Page excerpt:
Version 2.1 remains a stable fallback for users who do not require MQTT integration.
Legacy versions remain available for reference and compatibility testing.

Data excerpts:
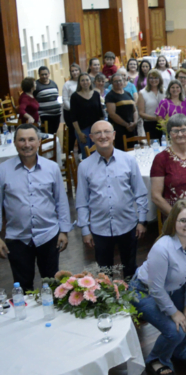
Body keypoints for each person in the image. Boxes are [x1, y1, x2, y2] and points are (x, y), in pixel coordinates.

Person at [129, 200, 186, 375]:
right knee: (175, 329)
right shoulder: (162, 247)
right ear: (173, 221)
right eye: (183, 220)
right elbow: (156, 289)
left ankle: (179, 350)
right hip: (143, 291)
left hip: (171, 289)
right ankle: (156, 359)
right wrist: (174, 312)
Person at [0, 124, 71, 291]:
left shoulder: (51, 168)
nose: (27, 144)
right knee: (23, 286)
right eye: (22, 140)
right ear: (15, 143)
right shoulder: (3, 170)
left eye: (31, 139)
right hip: (17, 238)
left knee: (53, 284)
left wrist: (64, 231)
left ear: (39, 142)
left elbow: (61, 200)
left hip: (48, 235)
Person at [76, 121, 148, 278]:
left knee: (130, 268)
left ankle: (132, 300)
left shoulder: (128, 160)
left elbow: (140, 192)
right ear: (91, 138)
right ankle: (110, 301)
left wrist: (142, 221)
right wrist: (85, 230)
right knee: (104, 273)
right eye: (98, 133)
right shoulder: (84, 166)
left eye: (107, 132)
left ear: (114, 135)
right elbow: (81, 202)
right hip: (99, 228)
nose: (103, 136)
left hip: (127, 224)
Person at [70, 73, 104, 155]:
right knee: (86, 154)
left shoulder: (96, 94)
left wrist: (102, 129)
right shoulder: (74, 96)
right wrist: (79, 133)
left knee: (98, 152)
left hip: (96, 128)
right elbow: (73, 117)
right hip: (82, 130)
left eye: (87, 80)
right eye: (82, 80)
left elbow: (100, 113)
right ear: (79, 83)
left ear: (90, 81)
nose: (85, 82)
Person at [105, 73, 139, 150]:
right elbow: (112, 114)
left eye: (120, 80)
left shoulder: (127, 94)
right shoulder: (110, 96)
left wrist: (135, 122)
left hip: (132, 128)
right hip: (119, 129)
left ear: (123, 81)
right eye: (116, 81)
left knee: (134, 149)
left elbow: (134, 110)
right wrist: (126, 125)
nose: (118, 83)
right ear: (112, 83)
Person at [136, 70, 166, 140]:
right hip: (150, 124)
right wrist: (156, 118)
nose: (153, 80)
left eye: (156, 78)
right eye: (151, 78)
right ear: (148, 79)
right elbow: (141, 113)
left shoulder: (164, 91)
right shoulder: (142, 93)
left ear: (160, 79)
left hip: (164, 123)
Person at [34, 66, 62, 133]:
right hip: (44, 116)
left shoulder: (53, 83)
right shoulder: (35, 85)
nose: (44, 76)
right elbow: (33, 101)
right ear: (39, 75)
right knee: (47, 134)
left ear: (49, 74)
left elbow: (56, 96)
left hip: (56, 115)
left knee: (54, 133)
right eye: (42, 74)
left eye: (46, 74)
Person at [62, 64, 81, 150]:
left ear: (79, 71)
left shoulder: (82, 81)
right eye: (72, 71)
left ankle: (82, 152)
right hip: (69, 112)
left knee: (81, 131)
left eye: (76, 70)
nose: (74, 72)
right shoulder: (67, 84)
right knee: (72, 133)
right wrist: (73, 110)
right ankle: (69, 153)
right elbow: (65, 100)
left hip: (81, 112)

Tasks for this exercise:
1) In the version notes, which version is described as a stable fallback for users who do not need MQTT integration?
2) Transcribe the version notes word for word, starting with "Version 2.1 remains" and going on through "and compatibility testing.".

Task-by-task outputs:
1) Version 2.1

2)
Version 2.1 remains a stable fallback for users who do not require MQTT integration.
Legacy versions remain available for reference and compatibility testing.